Problem description
Reproduce exactly, and only, the lines below from the one containing "bkg = [collor" through the one containing "path = [directory".

Supplied records
####################

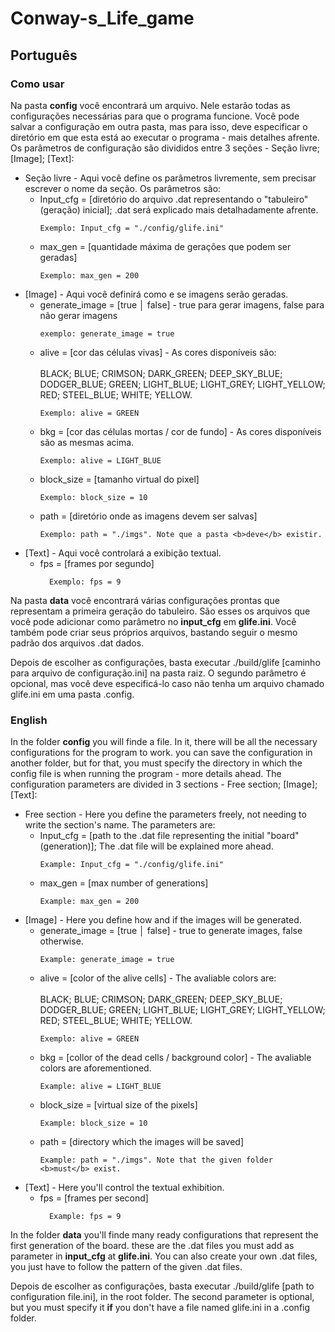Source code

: # Conway-s_Life_game

## Português
### Como usar
Na pasta <b>config</b> você encontrará um arquivo. Nele estarão todas as configurações necessárias para que o programa funcione. Você pode salvar a configuração em outra pasta, mas para isso, deve especificar o diretório em que esta está ao executar o programa - mais detalhes afrente.
Os parâmetros de configuração são divididos entre 3 seções - Seção livre; [Image]; [Text]:
<ul>
<li>
  Seção livre - Aqui você define os parâmetros livremente, sem precisar escrever o nome da seção. Os parâmetros são:
  <ul>
  <li>
    Input_cfg = [diretório do arquivo .dat representando o "tabuleiro" (geração) inicial]; .dat será explicado mais detalhadamente afrente.
    
    Exemplo: Input_cfg = "./config/glife.ini"
  </li>
  <li>
    max_gen = [quantidade máxima de gerações que podem ser geradas]

    Exemplo: max_gen = 200

  </ul>
</li>

<li>
  [Image] - Aqui você definirá como e se imagens serão geradas.
  <ul>
  <li>
    generate_image = [true │ false] - true para gerar imagens, false para não gerar imagens
    
    exemplo: generate_image = true
  </li>
  <li>
    alive = [cor das células vivas] - As cores disponíveis são: <br></br> BLACK; BLUE; CRIMSON; DARK_GREEN; DEEP_SKY_BLUE; DODGER_BLUE; GREEN; LIGHT_BLUE; LIGHT_GREY; LIGHT_YELLOW; RED; STEEL_BLUE; WHITE; YELLOW.
    
    Exemplo: alive = GREEN
  </li>
  <li>
    bkg = [cor das células mortas / cor de fundo] - As cores disponíveis são as mesmas acima.
    
    Exemplo: alive = LIGHT_BLUE
  </li>
  <li>
    block_size = [tamanho virtual do pixel]
    
    Exemplo: block_size = 10
  </li>
  <li>
    path = [diretório onde as imagens devem ser salvas]
    
    Exemplo: path = "./imgs". Note que a pasta <b>deve</b> existir.
  </li>
</li>
</ul>
<li>
  [Text] - Aqui você controlará a exibição textual.
  <ul>
    <li>
      fps = [frames por segundo]
      
      Exemplo: fps = 9
  </ul>
</li>

</ul>

Na pasta <b>data</b> você encontrará várias configurações prontas que representam a primeira geração do tabuleiro. São esses os arquivos que você pode adicionar como parâmetro no <b>input_cfg</b> em <b>glife.ini</b>. Você também pode criar seus próprios arquivos, bastando seguir o mesmo padrão dos arquivos .dat dados.

Depois de escolher as configurações, basta executar ./build/glife [caminho para arquivo de configuração.ini] na pasta raiz. O segundo parâmetro é opcional, mas você deve especificá-lo caso não tenha um arquivo chamado glife.ini em uma pasta .config.

### English
In the folder <b>config</b> you will finde a file. In it, there will be all the necessary configurations for the program to work. you can save the configuration in another folder, but for that, you must specify the directory in which the config file is when running the program - more details ahead.
The configuration parameters are divided in 3 sections - Free section; [Image]; [Text]:
<ul>
<li>
  Free section - Here you define the parameters freely, not needing to write the section's name. The parameters are:
  <ul>
  <li>
    Input_cfg = [path to the .dat file representing the initial "board" (generation)]; The .dat file will be explained more ahead.
    
    Example: Input_cfg = "./config/glife.ini"
  </li>
  <li>
    max_gen = [max number of generations]

    Example: max_gen = 200

  </ul>
</li>

<li>
  [Image] - Here you define how and if the images will be generated.
  <ul>
  <li>
    generate_image = [true │ false] - true to generate images, false otherwise.
    
    Example: generate_image = true
  </li>
  <li>
    alive = [color of the alive cells] - The avaliable colors are: <br></br> BLACK; BLUE; CRIMSON; DARK_GREEN; DEEP_SKY_BLUE; DODGER_BLUE; GREEN; LIGHT_BLUE; LIGHT_GREY; LIGHT_YELLOW; RED; STEEL_BLUE; WHITE; YELLOW.
    
    Exemplo: alive = GREEN
  </li>
  <li>
    bkg = [collor of the dead cells / background color] - The avaliable colors are aforementioned.
    
    Example: alive = LIGHT_BLUE
  </li>
  <li>
    block_size = [virtual size of the pixels]
    
    Example: block_size = 10
  </li>
  <li>
    path = [directory which the images will be saved]
    
    Example: path = "./imgs". Note that the given folder <b>must</b> exist.
  </li>
</li>
</ul>
<li>
  [Text] - Here you'll control the textual exhibition.
  <ul>
    <li>
      fps = [frames per second]
      
      Example: fps = 9
  </ul>
</li>

</ul>

In the folder <b>data</b> you'll finde many ready configurations that represent the first generation of the board. these are the .dat files you must add as parameter in <b>input_cfg</b> at <b>glife.ini</b>. You can also create your own .dat files, you just have to follow the pattern of the given .dat files.

Depois de escolher as configurações, basta executar ./build/glife [path to configuration file.ini], in the root folder. The second parameter is optional, but you must specify it <b>if</b> you don't have a file named glife.ini in a .config folder.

####################

Expected answer
    bkg = [collor of the dead cells / background color] - The avaliable colors are aforementioned.
    
    Example: alive = LIGHT_BLUE
  </li>
  <li>
    block_size = [virtual size of the pixels]
    
    Example: block_size = 10
  </li>
  <li>
    path = [directory which the images will be saved]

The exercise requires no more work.